Le Dental Registration Examinations (DRE) provoque à nouveau des remous. Selon la loi, ceux ayant fait une demande d’enregistrement avant le 31 décembre 2013, et qui réussissent à l’évaluation orale, en sont exemptés. D’où la surprise et la colère de certains aspirants dentistes ayant fait leur demande avant cette date et venant tout juste d’être informés par le Dental Council qu’ils doivent participer à l’examen prévu le week-end prochain, alors qu’ils attendaient l’évaluation orale. L’un d’eux a reçu la communication officielle par la poste le 11 octobre alors que la date limite pour s’inscrire à cet examen était fixée au 10 octobre. « Nous avons respecté la ligne indiquée par l’avis légal et tout le monde doit y prendre part », affirme le Dr Joy Madhub, président du Dental Council, tandis que des dentistes de carrière  déplorent « la confusion et le cafouillage » dans la mise en application de la loi.
La clause 3 (b) des Dental Council (Exemption from examination) Regulations 2014 stipule : « A person shall be exempted from undergoing the examination referred to in section 22 (1) (g) of the Act where he has made an application for registration under section 21 of the Act before 31 December 2013 and he successfully undergoes such assessment as the council may deem fit for the purpose of determining whether he possesses adequate professional medical knowledge and linguistic skills ». C’est ainsi que onze aspirants dentistes ont été exemptés du dernier examen écrit au mois de mars dernier et ont pris part au mois de mai à une évaluation orale organisée par le Dental Council. Au mois de juin cinq d’entre eux ont été informés par le Dental Council qu’ils n’ont pas réussi à cette épreuve et qu’ils devront repasser devant le « Assessement Board of Council for another assessment ». Mais la communication officielle du Dental Council en date du 3 juin 2014 ne fait aucunement mention d’un examen écrit : « You are requested to submit another application after which you will be required to reappear before the Assessment Board of the Council for another assessment. Same will be held after 3 months from the date of your first assessment ». Le Dental Council demande par là même aux dentistes concernés par cette évaluation de soumettre une deuxième demande d’enregistrement.

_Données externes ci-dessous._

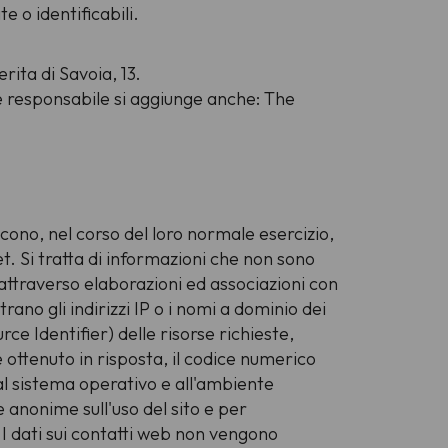
e o identificabili.
rita di Savoia, 13.
nte responsabile si aggiunge anche: The
cono, nel corso del loro normale esercizio,
et. Si tratta di informazioni che non sono
 attraverso elaborazioni ed associazioni con
trano gli indirizzi IP o i nomi a dominio dei
rce Identifier) delle risorse richieste,
le ottenuto in risposta, il codice numerico
 al sistema operativo e all'ambiente
e anonime sull'uso del sito e per
I dati sui contatti web non vengono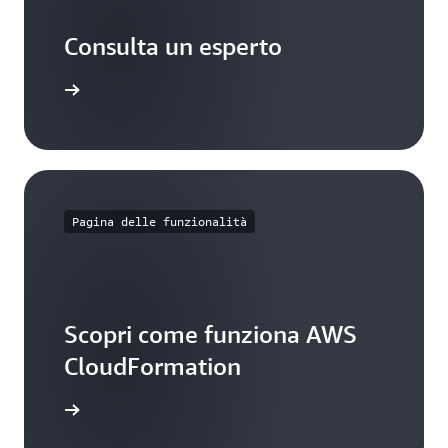
Consulta un esperto
 supporto
Pagina delle funzionalità
Scopri come funziona AWS
CloudFormation
Formation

Pendant quatre mois ces aspirants dentistes ont pris leur mal en patience et ont attendu la date de cette nouvelle évaluation orale par le Assessment Board of the Dental Council. Contre toute attente, ils reçoivent il y a quelques jours une lettre du Dental Council en date du 8 octobre et dans laquelle ce Council leur informe qu’ils doivent prendre part à l’examen écrit fixé pour le dimanche 19 octobre et qu’ils doivent soumettre leur candidature au plus tard le 10 octobre. L’un d’entre eux a reçu le courrier par la poste le 9 octobre et un autre samedi dernier. « Il n’y avait personne à la maison lorsque le facteur est passé samedi dernier et il a déposé dans la boîte aux lettres une carte pour courrier recommandé. Personne ne pouvait deviner si c’était une lettre émanant du Dental Council puisque le nom de l’expéditeur n’est pas mentionné sur cette carte. Le lundi matin mon fils m’a demandé de lui rendre un service, d’aller à la poste pour prendre cette lettre recommandée », raconte un père de famille.
Ces jeunes aspirants dentistes ayant fait leur demande d’enregistrement avant le 31 décembre 2013 crient à « l’injustice » à leur égard et protestent contre cette décision du Dental Council de leur faire prendre part à cet examen à la place de l’évaluation orale. « Nous ne refusons pas de prendre part à cette évaluation orale comme c’est stipulé clairement dans la loi. Pourquoi le Dental Council change de procédure à la dernière minute ? Pourquoi attendre la veille de cet examen pour nous en informer ? » demandent ces jeunes visiblement désemparés. Ils sont soutenus par leurs amis qui ont réussi l’évaluation orale de mai dernier. « Nous ne comprenons pourquoi il y a une politique de deux poids deux mesures pour ceux qui ont fait une demande avant le 31 décembre 2013. C’est injuste » disent-ils.